Your assignment: Only the lines holding the word "plant" are wanted; copy each of them from the listing.

Supplied material:
------------------------------------------------------------

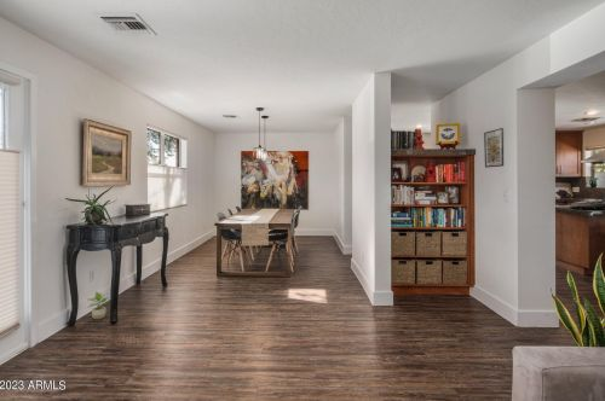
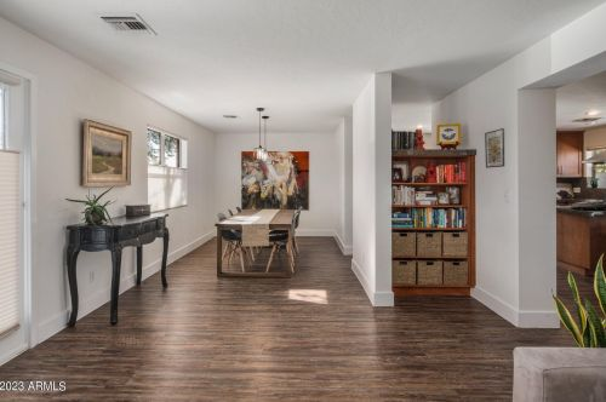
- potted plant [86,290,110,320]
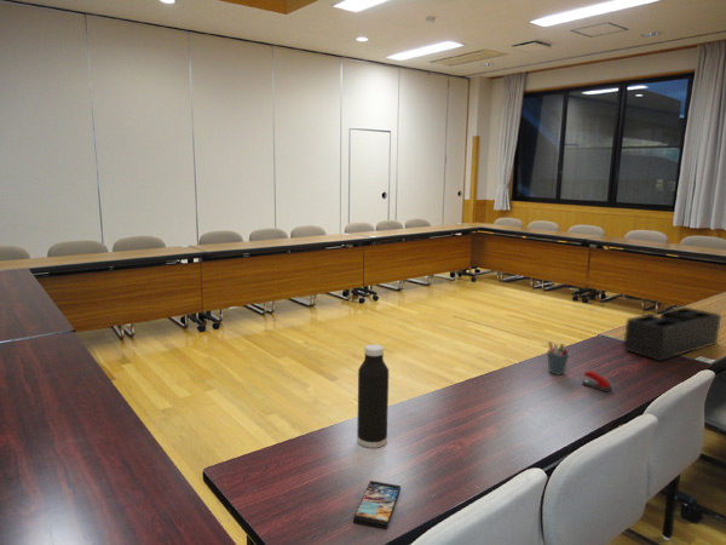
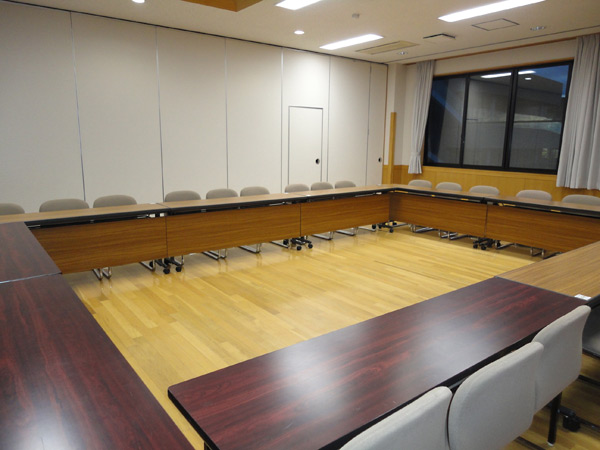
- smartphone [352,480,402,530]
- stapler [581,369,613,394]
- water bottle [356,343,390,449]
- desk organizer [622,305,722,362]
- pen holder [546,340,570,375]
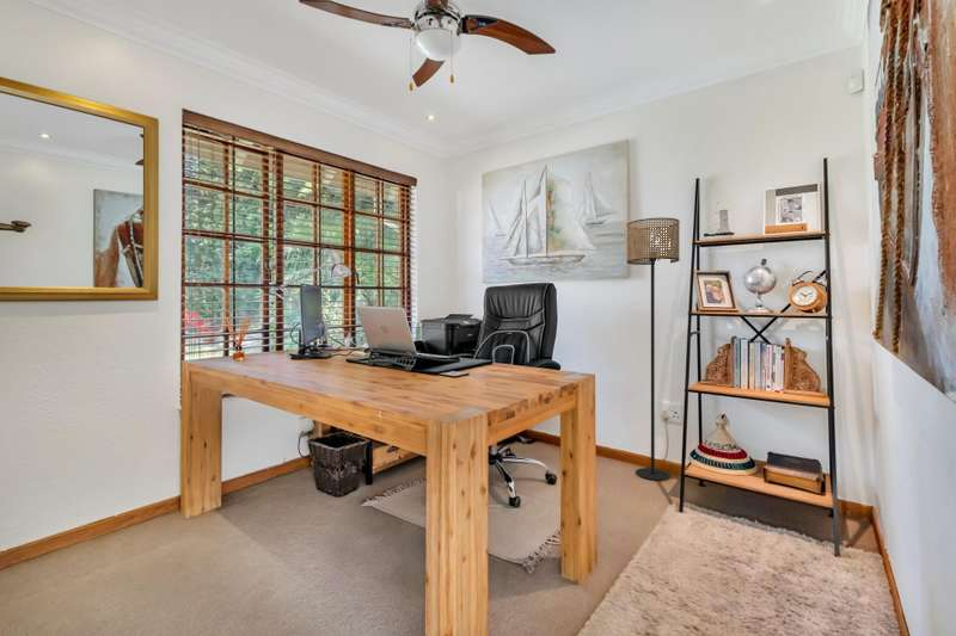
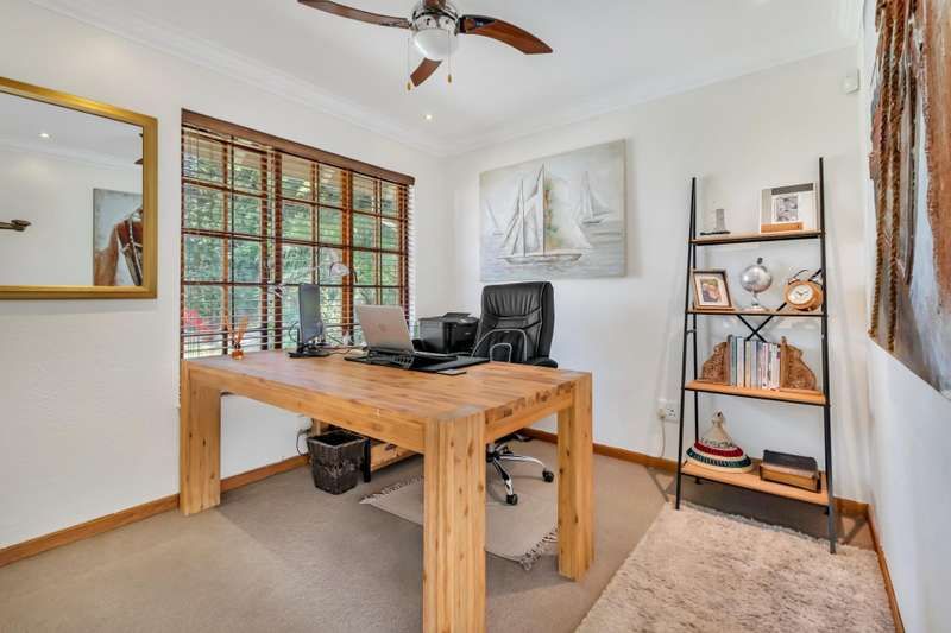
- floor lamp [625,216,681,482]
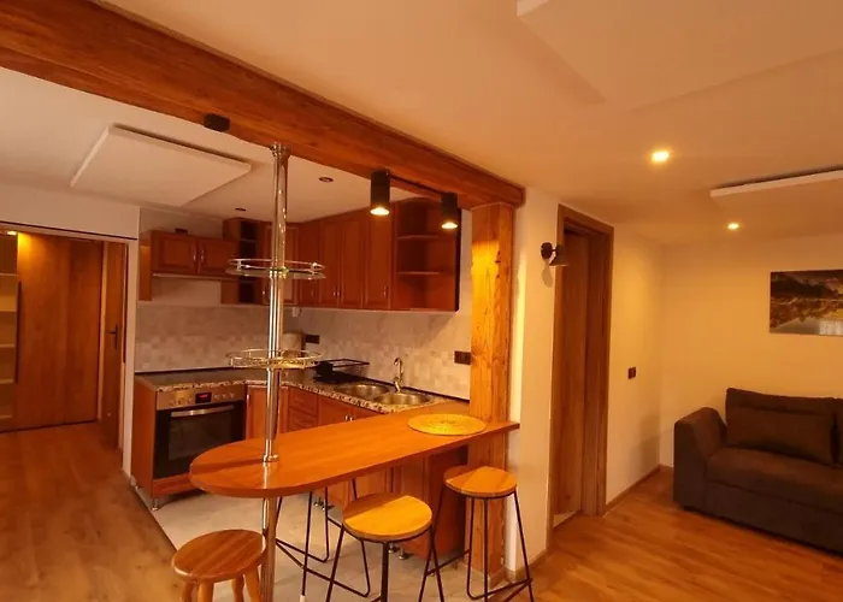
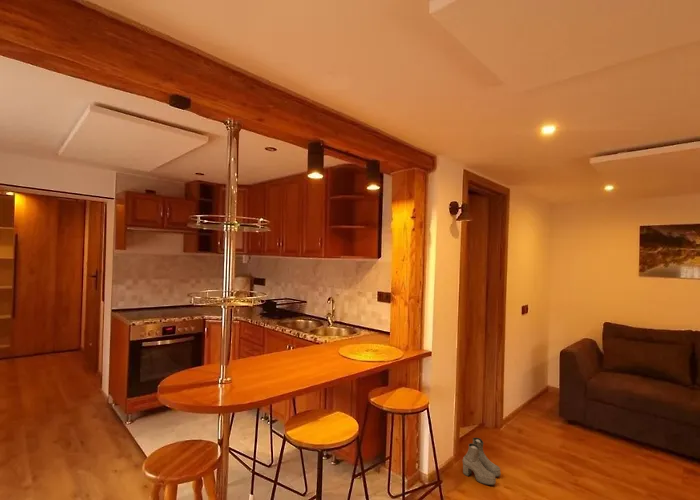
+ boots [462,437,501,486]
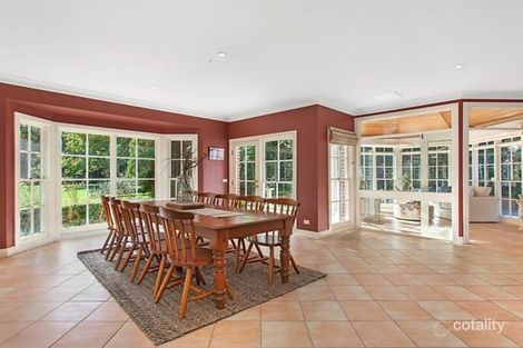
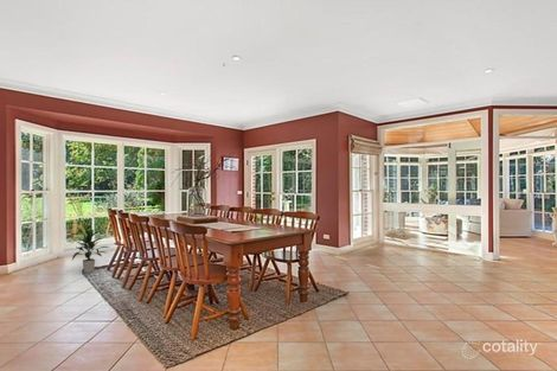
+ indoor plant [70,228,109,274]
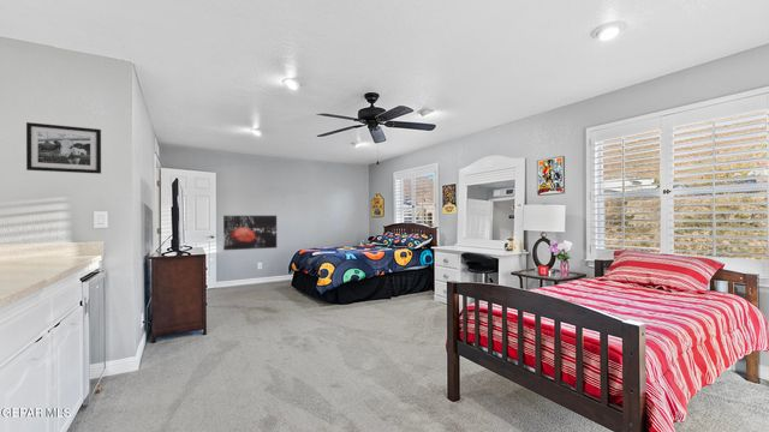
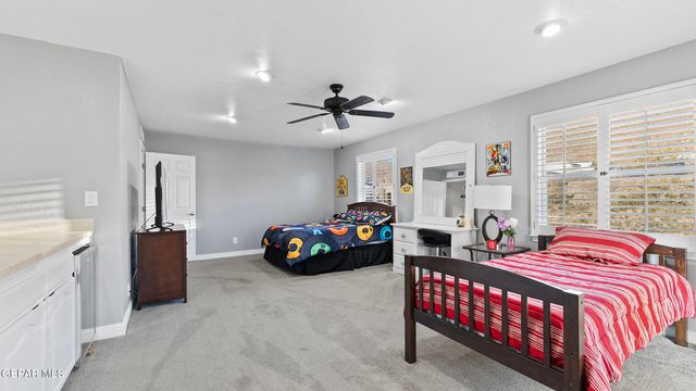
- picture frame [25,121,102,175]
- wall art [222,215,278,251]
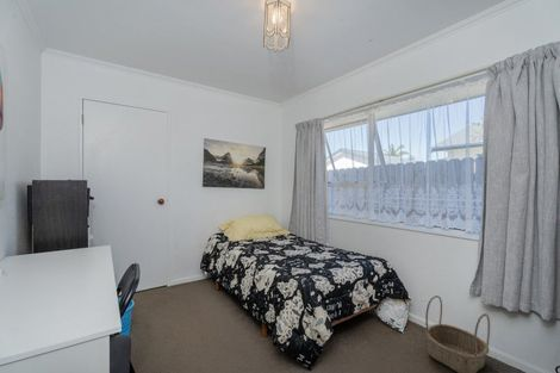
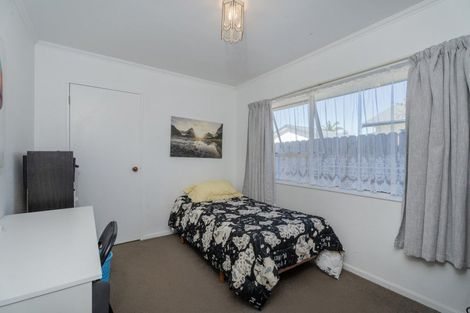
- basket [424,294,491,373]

------------------------------------------------------------

Expected answer:
- potted plant [86,290,110,320]
+ indoor plant [70,228,109,274]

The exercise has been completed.